## TASK DIRECTIONS:
After locating the line with "To resolve the" in the data that follows, return it and every later line exactly, up to and including the line with "I'm Alex Bechler.".

## RECORDS SUPPLIED:
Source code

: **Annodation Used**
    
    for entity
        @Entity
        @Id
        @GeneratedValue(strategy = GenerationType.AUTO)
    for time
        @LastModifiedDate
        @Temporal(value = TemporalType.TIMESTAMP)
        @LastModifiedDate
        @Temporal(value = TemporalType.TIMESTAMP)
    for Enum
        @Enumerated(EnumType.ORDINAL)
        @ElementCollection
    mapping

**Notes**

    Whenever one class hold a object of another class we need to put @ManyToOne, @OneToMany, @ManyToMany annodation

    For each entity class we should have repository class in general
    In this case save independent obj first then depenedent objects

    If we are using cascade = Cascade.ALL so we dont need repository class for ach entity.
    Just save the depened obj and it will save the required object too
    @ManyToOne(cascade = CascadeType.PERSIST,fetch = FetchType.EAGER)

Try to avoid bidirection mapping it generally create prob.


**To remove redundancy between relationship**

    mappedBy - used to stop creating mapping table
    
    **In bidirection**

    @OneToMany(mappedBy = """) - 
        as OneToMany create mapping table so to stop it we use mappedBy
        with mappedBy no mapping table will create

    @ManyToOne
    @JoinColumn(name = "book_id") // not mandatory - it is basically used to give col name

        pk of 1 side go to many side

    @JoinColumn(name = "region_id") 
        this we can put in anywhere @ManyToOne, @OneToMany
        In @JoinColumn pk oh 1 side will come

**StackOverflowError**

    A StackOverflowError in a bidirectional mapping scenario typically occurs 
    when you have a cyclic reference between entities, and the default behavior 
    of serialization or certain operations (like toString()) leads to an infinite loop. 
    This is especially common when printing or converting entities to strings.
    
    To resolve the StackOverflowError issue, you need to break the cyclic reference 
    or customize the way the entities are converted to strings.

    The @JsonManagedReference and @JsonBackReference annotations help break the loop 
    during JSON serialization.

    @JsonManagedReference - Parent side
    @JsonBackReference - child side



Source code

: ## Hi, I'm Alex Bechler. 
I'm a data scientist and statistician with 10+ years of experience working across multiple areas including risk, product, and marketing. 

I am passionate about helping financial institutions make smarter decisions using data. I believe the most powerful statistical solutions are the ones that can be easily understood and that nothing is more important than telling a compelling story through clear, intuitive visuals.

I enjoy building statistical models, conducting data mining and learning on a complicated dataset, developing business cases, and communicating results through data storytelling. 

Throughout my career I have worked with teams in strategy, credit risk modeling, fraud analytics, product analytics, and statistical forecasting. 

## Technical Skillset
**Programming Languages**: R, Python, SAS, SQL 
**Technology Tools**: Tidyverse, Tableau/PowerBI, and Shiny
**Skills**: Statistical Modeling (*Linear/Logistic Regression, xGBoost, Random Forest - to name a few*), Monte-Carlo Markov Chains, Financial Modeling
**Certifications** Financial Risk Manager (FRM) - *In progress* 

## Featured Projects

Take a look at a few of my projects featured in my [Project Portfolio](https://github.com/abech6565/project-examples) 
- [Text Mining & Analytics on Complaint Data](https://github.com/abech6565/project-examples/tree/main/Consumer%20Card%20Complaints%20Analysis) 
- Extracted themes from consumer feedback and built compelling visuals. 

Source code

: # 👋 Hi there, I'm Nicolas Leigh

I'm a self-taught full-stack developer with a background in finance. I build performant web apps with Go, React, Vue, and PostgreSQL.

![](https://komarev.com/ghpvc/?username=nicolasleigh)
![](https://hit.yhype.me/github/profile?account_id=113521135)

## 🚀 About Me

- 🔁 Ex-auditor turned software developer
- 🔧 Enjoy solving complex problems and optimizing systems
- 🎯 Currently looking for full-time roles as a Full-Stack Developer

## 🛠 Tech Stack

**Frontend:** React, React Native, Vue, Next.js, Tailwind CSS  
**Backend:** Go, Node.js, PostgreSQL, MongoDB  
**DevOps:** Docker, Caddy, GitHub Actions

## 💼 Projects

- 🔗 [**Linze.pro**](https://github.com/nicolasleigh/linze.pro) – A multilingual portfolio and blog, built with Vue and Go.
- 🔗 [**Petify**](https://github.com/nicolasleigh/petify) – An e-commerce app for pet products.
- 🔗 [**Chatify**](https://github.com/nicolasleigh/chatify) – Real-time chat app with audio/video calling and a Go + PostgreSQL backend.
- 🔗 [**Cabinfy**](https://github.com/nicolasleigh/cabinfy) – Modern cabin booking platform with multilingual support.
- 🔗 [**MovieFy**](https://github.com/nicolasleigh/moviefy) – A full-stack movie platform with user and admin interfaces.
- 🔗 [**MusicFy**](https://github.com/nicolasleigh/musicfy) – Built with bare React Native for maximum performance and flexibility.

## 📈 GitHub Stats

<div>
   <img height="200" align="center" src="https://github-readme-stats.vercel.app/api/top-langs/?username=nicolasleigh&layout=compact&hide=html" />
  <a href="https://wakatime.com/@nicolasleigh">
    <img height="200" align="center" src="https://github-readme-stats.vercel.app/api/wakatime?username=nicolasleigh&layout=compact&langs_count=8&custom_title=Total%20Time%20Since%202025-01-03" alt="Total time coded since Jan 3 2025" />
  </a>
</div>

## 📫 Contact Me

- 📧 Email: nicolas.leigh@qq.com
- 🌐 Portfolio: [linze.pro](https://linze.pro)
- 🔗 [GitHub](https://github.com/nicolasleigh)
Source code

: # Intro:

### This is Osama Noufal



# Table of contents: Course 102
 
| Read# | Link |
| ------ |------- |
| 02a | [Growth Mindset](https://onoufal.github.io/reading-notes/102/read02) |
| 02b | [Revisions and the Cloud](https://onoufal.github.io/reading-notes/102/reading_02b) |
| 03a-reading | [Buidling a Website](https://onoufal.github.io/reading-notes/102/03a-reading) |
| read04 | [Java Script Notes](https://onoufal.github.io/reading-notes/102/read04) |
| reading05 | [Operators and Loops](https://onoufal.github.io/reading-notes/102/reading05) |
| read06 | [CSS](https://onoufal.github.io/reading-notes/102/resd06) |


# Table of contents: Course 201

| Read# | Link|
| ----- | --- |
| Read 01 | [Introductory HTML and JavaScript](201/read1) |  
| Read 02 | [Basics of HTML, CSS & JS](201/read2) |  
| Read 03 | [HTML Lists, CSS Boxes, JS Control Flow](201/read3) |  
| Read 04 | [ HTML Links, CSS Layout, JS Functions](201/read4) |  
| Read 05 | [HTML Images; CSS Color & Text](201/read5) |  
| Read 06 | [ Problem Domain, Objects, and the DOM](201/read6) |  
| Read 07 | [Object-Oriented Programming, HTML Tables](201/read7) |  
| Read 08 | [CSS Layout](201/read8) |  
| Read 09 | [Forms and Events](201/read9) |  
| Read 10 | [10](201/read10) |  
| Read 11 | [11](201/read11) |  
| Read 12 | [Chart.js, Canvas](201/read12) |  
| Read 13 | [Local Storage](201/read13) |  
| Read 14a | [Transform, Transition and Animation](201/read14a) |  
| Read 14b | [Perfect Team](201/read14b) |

## SOLUTION TO THIS EXERCISE:
    To resolve the StackOverflowError issue, you need to break the cyclic reference 
    or customize the way the entities are converted to strings.

    The @JsonManagedReference and @JsonBackReference annotations help break the loop 
    during JSON serialization.

    @JsonManagedReference - Parent side
    @JsonBackReference - child side



Source code

: ## Hi, I'm Alex Bechler. 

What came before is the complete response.